Inflation, which has been stoked by devaluations in several emerging markets, will also cause problems. Rising prices sap consumers’ purchasing power and prompt rises in interest rates (they are in double digits in Brazil and Russia). That can make it hard for borrowers to service their debts. The share of household income going to debt service seems to be rising in Brazil, China and Turkey, among other places.

There is little sign yet that bad debts will reach catastrophic levels. But unless banks face up to them, their long-term consequences could nonetheless be grim. Lenders often try to sweep their problems under the carpet. One common strategy is to “extend and pretend”—giving companies with little prospect of paying back a loan years of forbearance. This ties up scarce capital in zombie firms, which can lead to years or even decades—in the case of Japan—of subpar growth.

There are signs that emerging-market banks are hiding losses in this way. Chinese ones, for example, put non-performing-loans at just 1.6% of assets, less than half the global average.

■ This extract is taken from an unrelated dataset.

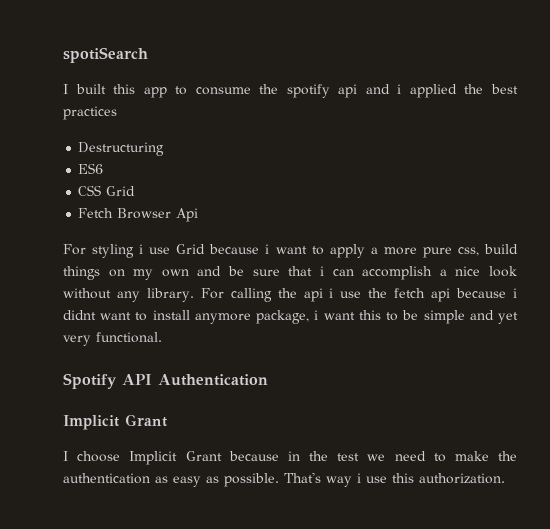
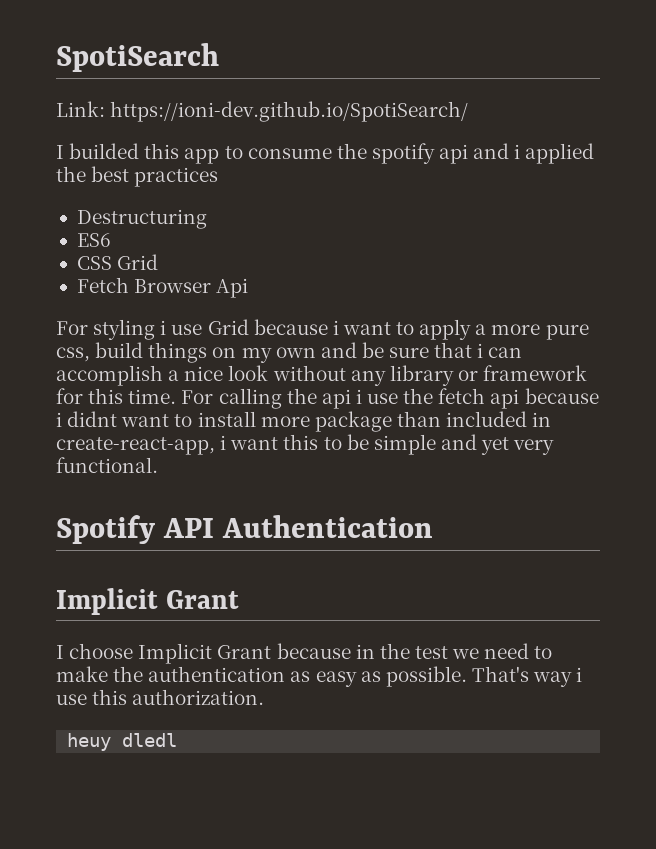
[63,47,148,63] [63,84,106,94] spotiSearch // I built -> [56,43,219,72] [56,101,469,122] [56,143,140,159] SpotiSearch // Link: https://ioni-dev.github.io/SpotiSearch/ // I builded
[146,288,194,302] library. -> [389,365,588,386] [56,388,177,404] library or framework for this time.
[194,310,310,324] anymore package, -> [260,411,552,432] [56,437,215,455] more package than included in create-react-app,
(505, 478) none -> [67,733,178,751] // heuy dledl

Investors plainly don’t believe them: their share prices imply dud loans of more than 8%, according to Barclays. By the same token, international banks that do business across emerging markets often disclose far higher levels of distressed loans than local banks.

Emerging-market banks are no longer the undersized tiddlers of global finance. The way they are run matters more than ever. Their balance-sheets are healthy enough to weather the aftermath of the credit bender they initiated. But whether they bounce back or limp along depends on how quickly they admit their failings.